Sleepy babbling came as his response from the couch.
"I think Sesame Street should be on, too."
Considering that Amelia was undeniably awake for the day, there didn't seem to be any point in keeping them in the dark.
"Ugh, fuck." Arthur said bitterly, squinting when he opened the blinds in his living room, now fully illuminated by the morning sun.
It's not that he was upset at his daughter for getting sick. He truly felt awful for her, sitting there feeling miserable and no way to say what was bothering her.
Something about being so damn close to finally getting some needed rest, just for that all to be put on hold with no warning.
If he were the crying type, this would be enough to bring him to tears.
The two of them had both fallen asleep on the couch by mid morning, as the local PBS station droned in the background.
A knock at the door woke Arthur with a start, and he grumbled to himself as he got up, and dragged his feet the few steps to the door.
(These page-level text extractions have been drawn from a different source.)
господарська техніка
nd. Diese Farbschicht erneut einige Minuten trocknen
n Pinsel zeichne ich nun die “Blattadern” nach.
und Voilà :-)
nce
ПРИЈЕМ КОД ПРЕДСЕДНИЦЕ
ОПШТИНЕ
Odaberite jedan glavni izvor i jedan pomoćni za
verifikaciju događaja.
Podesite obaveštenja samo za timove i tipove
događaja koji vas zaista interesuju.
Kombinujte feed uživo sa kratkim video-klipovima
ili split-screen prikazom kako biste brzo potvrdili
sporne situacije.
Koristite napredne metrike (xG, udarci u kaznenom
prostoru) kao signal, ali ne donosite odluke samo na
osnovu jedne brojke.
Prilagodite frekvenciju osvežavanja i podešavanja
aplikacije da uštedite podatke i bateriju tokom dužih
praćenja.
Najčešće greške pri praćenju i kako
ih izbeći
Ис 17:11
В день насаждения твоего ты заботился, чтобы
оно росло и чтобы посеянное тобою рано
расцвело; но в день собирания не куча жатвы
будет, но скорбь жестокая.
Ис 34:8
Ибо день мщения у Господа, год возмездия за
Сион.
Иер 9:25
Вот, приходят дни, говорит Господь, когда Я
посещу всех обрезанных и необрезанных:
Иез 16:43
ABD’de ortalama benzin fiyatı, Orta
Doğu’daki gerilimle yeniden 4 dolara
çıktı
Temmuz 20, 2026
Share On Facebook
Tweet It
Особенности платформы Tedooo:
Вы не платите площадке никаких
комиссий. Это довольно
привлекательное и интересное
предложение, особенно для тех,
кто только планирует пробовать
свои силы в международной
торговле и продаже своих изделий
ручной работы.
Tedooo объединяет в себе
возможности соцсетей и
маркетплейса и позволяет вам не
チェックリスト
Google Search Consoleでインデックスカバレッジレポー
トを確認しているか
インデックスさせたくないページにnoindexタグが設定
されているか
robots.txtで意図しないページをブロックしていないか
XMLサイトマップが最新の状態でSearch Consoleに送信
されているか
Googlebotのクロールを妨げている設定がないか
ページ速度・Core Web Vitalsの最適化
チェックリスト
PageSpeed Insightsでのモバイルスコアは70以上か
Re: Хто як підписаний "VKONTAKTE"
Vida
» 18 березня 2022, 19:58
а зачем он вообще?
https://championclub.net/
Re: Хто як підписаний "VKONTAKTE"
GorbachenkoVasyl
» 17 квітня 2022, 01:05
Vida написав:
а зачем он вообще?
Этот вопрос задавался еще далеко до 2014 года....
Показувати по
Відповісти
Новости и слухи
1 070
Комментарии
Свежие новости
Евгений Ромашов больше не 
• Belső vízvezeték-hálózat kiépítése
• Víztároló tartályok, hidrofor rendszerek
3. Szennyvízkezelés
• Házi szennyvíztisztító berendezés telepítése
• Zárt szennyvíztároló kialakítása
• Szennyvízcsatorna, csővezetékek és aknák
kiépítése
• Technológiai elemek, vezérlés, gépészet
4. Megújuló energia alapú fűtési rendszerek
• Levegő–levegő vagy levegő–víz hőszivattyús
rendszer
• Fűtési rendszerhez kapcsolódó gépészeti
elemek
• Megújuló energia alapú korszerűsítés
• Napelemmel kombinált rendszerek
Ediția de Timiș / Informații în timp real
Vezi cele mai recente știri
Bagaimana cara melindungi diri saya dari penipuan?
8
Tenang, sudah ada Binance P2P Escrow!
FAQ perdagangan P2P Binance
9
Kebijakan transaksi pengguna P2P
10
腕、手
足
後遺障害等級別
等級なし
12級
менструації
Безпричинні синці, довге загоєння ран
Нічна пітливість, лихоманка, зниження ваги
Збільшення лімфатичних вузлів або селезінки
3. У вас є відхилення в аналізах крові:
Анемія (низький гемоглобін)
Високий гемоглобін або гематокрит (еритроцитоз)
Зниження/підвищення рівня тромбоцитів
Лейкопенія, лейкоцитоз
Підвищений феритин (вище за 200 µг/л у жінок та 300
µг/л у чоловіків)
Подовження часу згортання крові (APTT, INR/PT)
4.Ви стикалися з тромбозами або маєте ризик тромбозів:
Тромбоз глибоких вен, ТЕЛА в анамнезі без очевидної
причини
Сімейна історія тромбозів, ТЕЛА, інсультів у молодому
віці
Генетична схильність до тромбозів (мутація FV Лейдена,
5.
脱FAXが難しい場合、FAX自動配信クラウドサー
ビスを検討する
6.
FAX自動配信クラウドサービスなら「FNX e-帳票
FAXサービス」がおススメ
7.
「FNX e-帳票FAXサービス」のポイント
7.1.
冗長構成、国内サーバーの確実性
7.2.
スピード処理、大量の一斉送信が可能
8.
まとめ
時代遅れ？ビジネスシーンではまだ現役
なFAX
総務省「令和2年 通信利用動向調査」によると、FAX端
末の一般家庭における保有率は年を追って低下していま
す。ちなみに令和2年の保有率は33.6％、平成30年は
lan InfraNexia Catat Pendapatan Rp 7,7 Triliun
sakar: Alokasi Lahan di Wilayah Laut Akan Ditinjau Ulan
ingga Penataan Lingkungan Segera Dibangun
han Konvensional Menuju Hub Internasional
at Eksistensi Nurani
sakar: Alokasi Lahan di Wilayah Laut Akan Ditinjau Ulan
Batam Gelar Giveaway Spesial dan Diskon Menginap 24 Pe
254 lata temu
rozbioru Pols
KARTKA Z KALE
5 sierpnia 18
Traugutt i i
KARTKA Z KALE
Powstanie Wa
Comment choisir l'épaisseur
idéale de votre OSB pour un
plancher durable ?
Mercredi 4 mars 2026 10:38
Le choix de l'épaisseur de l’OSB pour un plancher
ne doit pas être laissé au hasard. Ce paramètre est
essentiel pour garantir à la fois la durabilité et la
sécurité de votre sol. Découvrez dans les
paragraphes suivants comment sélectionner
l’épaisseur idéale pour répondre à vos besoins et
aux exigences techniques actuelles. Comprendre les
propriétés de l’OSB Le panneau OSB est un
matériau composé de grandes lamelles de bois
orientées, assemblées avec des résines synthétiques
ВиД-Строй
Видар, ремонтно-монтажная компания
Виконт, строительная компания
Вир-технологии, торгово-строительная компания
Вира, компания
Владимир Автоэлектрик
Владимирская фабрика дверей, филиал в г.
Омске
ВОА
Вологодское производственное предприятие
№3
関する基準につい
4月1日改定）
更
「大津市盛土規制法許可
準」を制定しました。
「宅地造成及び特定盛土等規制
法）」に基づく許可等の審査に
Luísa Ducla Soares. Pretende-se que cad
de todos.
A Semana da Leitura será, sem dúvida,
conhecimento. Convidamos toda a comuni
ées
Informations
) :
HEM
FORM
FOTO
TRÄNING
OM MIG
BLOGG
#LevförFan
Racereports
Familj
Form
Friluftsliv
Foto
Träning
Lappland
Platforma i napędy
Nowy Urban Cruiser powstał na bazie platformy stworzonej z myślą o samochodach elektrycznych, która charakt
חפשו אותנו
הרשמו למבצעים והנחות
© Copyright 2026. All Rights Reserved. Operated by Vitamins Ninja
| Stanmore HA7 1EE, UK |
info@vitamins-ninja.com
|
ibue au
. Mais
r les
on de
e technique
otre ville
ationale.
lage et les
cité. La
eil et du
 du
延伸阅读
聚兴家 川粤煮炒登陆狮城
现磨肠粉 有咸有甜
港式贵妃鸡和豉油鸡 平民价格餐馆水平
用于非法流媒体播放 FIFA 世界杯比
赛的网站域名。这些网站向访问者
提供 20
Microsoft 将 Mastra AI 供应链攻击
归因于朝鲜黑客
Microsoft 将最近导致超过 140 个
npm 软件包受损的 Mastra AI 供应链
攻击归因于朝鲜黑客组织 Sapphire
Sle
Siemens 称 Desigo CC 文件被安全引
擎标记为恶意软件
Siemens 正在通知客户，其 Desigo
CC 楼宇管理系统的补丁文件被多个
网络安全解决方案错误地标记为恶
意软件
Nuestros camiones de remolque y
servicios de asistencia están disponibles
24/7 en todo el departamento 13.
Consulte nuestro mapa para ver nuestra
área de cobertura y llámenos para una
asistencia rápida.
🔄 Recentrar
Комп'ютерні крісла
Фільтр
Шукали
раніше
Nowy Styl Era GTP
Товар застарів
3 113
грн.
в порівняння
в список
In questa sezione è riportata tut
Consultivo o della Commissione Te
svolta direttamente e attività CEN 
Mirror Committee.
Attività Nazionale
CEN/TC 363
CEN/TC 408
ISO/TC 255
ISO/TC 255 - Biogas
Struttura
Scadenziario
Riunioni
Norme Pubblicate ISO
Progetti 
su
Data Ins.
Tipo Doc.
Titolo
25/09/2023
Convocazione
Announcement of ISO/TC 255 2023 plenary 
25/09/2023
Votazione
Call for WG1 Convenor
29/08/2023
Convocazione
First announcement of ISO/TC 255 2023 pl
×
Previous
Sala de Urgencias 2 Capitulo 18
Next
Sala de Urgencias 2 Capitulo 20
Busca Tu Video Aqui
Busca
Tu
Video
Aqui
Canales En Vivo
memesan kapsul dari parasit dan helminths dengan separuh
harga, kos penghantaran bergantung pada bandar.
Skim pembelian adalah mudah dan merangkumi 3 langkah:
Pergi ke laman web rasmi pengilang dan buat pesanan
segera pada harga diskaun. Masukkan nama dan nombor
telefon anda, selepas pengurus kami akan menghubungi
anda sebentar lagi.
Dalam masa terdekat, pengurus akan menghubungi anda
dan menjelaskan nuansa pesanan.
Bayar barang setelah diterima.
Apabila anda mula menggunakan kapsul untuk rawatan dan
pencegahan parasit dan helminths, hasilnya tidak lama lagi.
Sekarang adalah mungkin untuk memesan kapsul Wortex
Still half asleep, he fumbled with both sets of locks on the door until he could finally see who dared to wake him up.
"Andre? What the hell?"
Andre grunted a greeting of sorts, and all but shoved a plastic bag at Arthur.
"Heard Meli was sick."
Not really having a choice, he accepted the bag, and peered inside. By the looks of it, Andre had seen anything at the pharmacy labeled 'baby' and bought all of it, indiscriminately.
"Wow, erm." Arthur shifted the bag from one hand to the other. "I don't know what to say. Thank you."
"Welcome." He said with a closed lipped smile, and waved before walking away.
Well that was fucking weird. Arthur thought to himself after shutting the door, and set the bag down on top of the donut bag. At least I won't need to buy medicine any time soon.